China’s next wave of global brands is being built around Gen Z, not exported to them. That is the central message of a recent report and ranking released by Snapchat and Kantar, which tracks the Top 50 Gen Z-Favourite Chinese Global Brands across consumer electronics, gaming, e-commerce and new energy vehicles. On the surface, it reads like a familiar brand list. Look a touch closer, and it signals a structural shift in how Chinese companies are thinking about globalisation.
The report treats Gen Z not as a future audience but as the organising logic of overseas expansion. With roughly a quarter of the global population and close to US$10 trillion in annual spending power, Gen Z is framed as the cohort shaping what global brands will look like over the next decade. Chinese companies, the report argues, are increasingly designing products, platforms and narratives with that audience in mind from the outset.

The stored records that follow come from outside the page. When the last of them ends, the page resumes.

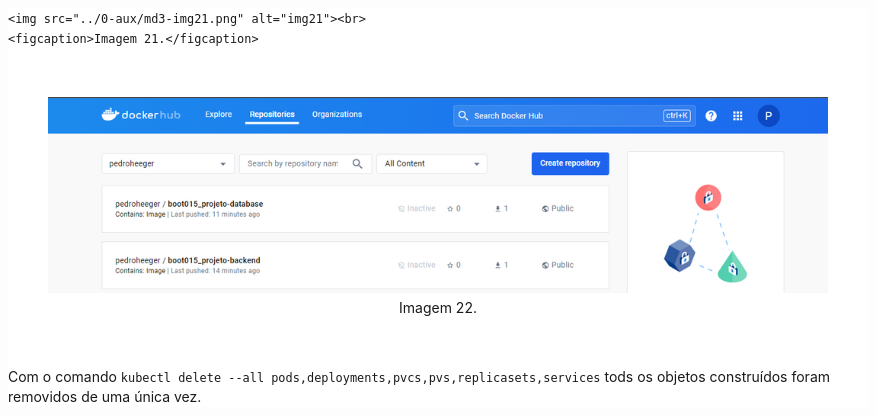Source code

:     <img src="../0-aux/md3-img21.png" alt="img21"><br>
    <figcaption>Imagem 21.</figcaption>
</figure></div><br>

<div align="Center"><figure>
    <img src="../0-aux/md3-img22.png" alt="img22"><br>
    <figcaption>Imagem 22.</figcaption>
</figure></div><br>

Com o comando `kubectl delete --all pods,deployments,pvcs,pvs,replicasets,services` tods os objetos construídos foram removidos de uma única vez.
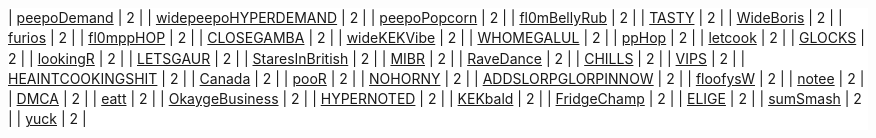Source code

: | [peepoDemand](https://7tv.app/emotes/01FKKTR96R0004X8QJ9S80JFDD)                                                                                    | 2     |
| [widepeepoHYPERDEMAND](https://7tv.app/emotes/01FXYXRAER000C24JJ4Q8RHBGV)                                                                           | 2     |
| [peepoPopcorn](https://7tv.app/emotes/01FBQTQASR00015NZD0Q0MRZF7)                                                                                   | 2     |
| [fl0mBellyRub](https://7tv.app/emotes/01GKMWXQ2R000EFJHXG58Y1G6V)                                                                                   | 2     |
| [TASTY](https://7tv.app/emotes/01G9TDP650000103MMJDSV85BY)                                                                                          | 2     |
| [WideBoris](https://7tv.app/emotes/01GGHQ9CB80001B75AZWC2FNCN)                                                                                      | 2     |
| [furios](https://7tv.app/emotes/01G7QTHQ1G0009H0PZMRY84R0J)                                                                                         | 2     |
| [fl0mppHOP](https://7tv.app/emotes/01GR727JJ00002GWTE3A79RJNM)                                                                                      | 2     |
| [CLOSEGAMBA](https://7tv.app/emotes/01G7H9JMQ0000CY3BJ8KREXHY7)                                                                                     | 2     |
| [wideKEKVibe](https://7tv.app/emotes/01GR21MV3G000BK2T9VNRZ17JV)                                                                                    | 2     |
| [WHOMEGALUL](https://7tv.app/emotes/01FFJHBA2R0000JT8GHDKHHNN8)                                                                                     | 2     |
| [ppHop](https://7tv.app/emotes/01F6M75JSG000AXRNAAMWD55RW)                                                                                          | 2     |
| [letcook](https://7tv.app/emotes/01GPNWK68G0008ZSAE2FHQYSTE)                                                                                        | 2     |
| [GLOCKS](https://7tv.app/emotes/01GCNE59800004YFGF3Z2SZ8TY)                                                                                         | 2     |
| [lookingR](https://7tv.app/emotes/01FVSTXYNG000B05D8JC8TFP4S)                                                                                       | 2     |
| [LETSGAUR](https://7tv.app/emotes/01GRY678J0000F4NDY99DZY7S7)                                                                                       | 2     |
| [StaresInBritish](https://7tv.app/emotes/01GMZQC2XR00089RJQWTFXHHYQ)                                                                                | 2     |
| [MIBR](https://7tv.app/emotes/01G0D2RCTG0006W1K5VGCN0N1X)                                                                                           | 2     |
| [RaveDance](https://7tv.app/emotes/01GKAMXN200002XZ8QVNF6S1GV)                                                                                      | 2     |
| [CHILLS](https://7tv.app/emotes/01GFCQC380000DYC21DTSR0VVS)                                                                                         | 2     |
| [VIPS](https://7tv.app/emotes/01FPYMBVZ800012BSSSDMAZV6S)                                                                                           | 2     |
| [HEAINTCOOKINGSHIT](https://7tv.app/emotes/01GNZE7MPG0005PQDH5KFZ2D20)                                                                              | 2     |
| [Canada](https://7tv.app/emotes/01G0D0YW080006W1K5VGCN0MVH)                                                                                         | 2     |
| [pooR](https://7tv.app/emotes/01GBFZ6ZJ8000CRDCG0DV7KG3M)                                                                                           | 2     |
| [NOHORNY](https://7tv.app/emotes/01GDHHEECG0005G87496Q4TDRV)                                                                                        | 2     |
| [ADDSLORPGLORPINNOW](https://7tv.app/emotes/01GMDYR3E8000DASBSJ7632AWH)                                                                             | 2     |
| [floofysW](https://7tv.app/emotes/01H260D0Q8000651A0D191BEF3)                                                                                       | 2     |
| [notee](https://7tv.app/emotes/01GSVEP220000FG1RDMKJ4Q9RG)                                                                                          | 2     |
| [DMCA](https://7tv.app/emotes/01F71FHQ80000C5KMHHPCVTGZ4)                                                                                           | 2     |
| [eatt](https://7tv.app/emotes/01GRA2E290000A0EDPA8PDTGG2)                                                                                           | 2     |
| [OkaygeBusiness](https://7tv.app/emotes/01F763M35R000D25DGAC8KB2K7)                                                                                 | 2     |
| [HYPERNOTED](https://7tv.app/emotes/01FCHC2WB00009035XEZ39B2WF)                                                                                     | 2     |
| [KEKbald](https://7tv.app/emotes/01F7KQNZK0000CTPV83KM3HHKJ)                                                                                        | 2     |
| [FridgeChamp](https://7tv.app/emotes/01FZ3FVXRR000063WVYFWX924P)                                                                                    | 2     |
| [ELIGE](https://7tv.app/emotes/01H5MXY3C800033VHR27MGSX1J)                                                                                          | 2     |
| [sumSmash](https://7tv.app/emotes/01EZPHJ86R000C438200A44F1S)                                                                                       | 2     |
| [yuck](https://7tv.app/emotes/01FRME3MDR00009EP6HSVWVTKV)                                                                                           | 2     |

The strongest performers cluster in sectors where China already has scale advantages. Consumer electronics brands like Xiaomi (小米) and Huawei (华为), gaming giants such as Tencent Games (腾讯游戏) and miHoYo (米哈游), and fast-moving e-commerce players like SHEIN (希音) dominate the rankings. These are industries where fast iteration, ecosystem thinking and digital distribution already align neatly with Gen Z habits.
What Chinese brands must do to remain sticky with Gen Z

What differentiates the top brands is not price or functionality alone. The report points instead to cultural fluency: IP-driven storytelling, community co-creation, and content that feels native rather than translated. In gaming and e-commerce especially, emotional engagement and participatory culture outperform traditional brand messaging.
There is also a platform layer to this. The report makes clear that winning Gen Z globally is not so much about pushing messages. It’s about showing up in the spaces where culture, communication and consumption already blur together.
For Chinese brands, that means moving beyond one-off campaigns towards environments that reward repeat interaction, visual language and low-friction engagement. The implication is straightforward: the next phase of globalisation is not about reaching Gen Z at scale, but about staying relevant to them over time.